— Problem —
Copy each line containing the word "Environmental" from the records that follow, please.

— Extracted entries —

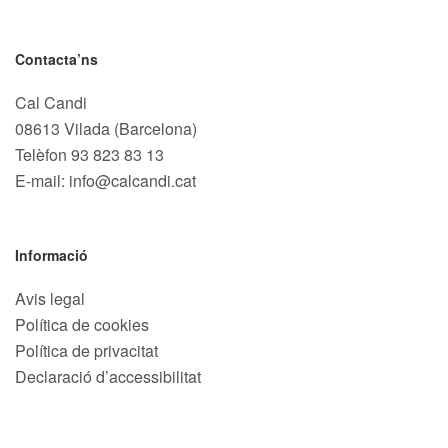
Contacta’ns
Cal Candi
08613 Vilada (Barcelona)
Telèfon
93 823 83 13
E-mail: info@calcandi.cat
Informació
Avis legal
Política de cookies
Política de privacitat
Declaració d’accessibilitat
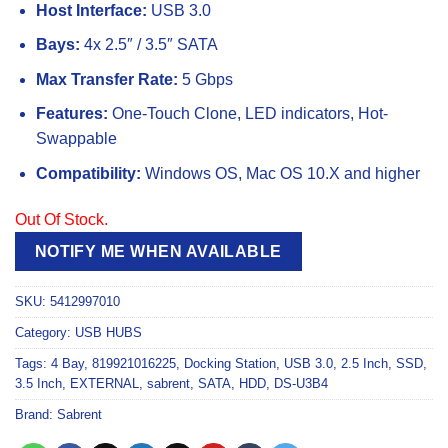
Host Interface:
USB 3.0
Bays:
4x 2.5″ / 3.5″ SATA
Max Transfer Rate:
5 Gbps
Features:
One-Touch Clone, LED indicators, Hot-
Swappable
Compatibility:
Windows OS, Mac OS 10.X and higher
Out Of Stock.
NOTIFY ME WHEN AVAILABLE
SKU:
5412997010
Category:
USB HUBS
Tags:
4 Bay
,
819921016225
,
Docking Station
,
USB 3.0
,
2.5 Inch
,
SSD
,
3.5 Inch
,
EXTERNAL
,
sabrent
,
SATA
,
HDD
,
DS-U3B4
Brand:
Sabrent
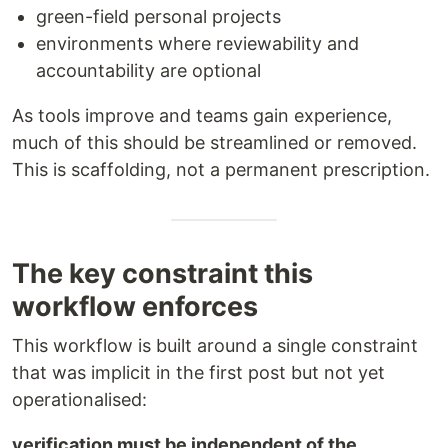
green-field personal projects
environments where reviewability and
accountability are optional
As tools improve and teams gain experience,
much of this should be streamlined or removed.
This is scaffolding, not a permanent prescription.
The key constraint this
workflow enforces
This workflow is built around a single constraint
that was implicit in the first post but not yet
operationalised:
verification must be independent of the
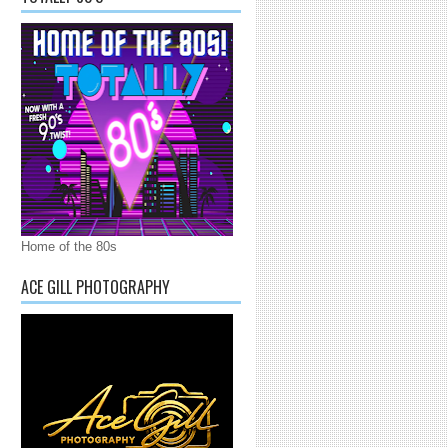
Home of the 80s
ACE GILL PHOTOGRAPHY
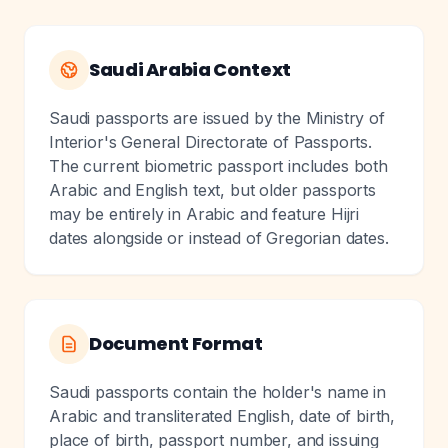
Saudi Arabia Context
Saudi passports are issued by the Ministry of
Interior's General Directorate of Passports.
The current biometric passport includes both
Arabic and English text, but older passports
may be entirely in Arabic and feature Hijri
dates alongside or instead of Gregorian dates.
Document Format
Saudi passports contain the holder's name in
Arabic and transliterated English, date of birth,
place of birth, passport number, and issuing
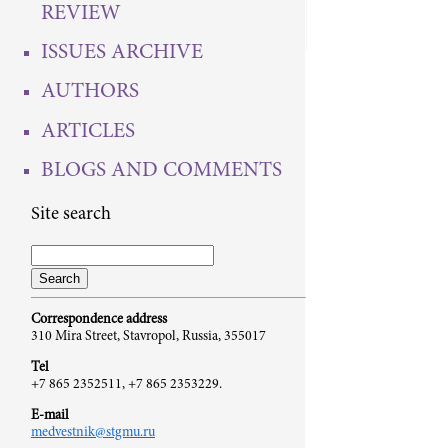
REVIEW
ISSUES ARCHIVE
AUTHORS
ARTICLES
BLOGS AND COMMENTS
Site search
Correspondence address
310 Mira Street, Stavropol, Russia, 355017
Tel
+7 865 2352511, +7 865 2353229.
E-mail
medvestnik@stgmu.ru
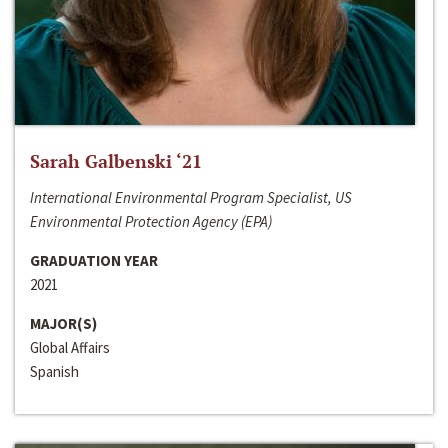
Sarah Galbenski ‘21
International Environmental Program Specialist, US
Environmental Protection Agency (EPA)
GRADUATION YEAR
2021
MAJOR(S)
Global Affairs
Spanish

— Your response —
International Environmental Program Specialist, US
Environmental Protection Agency (EPA)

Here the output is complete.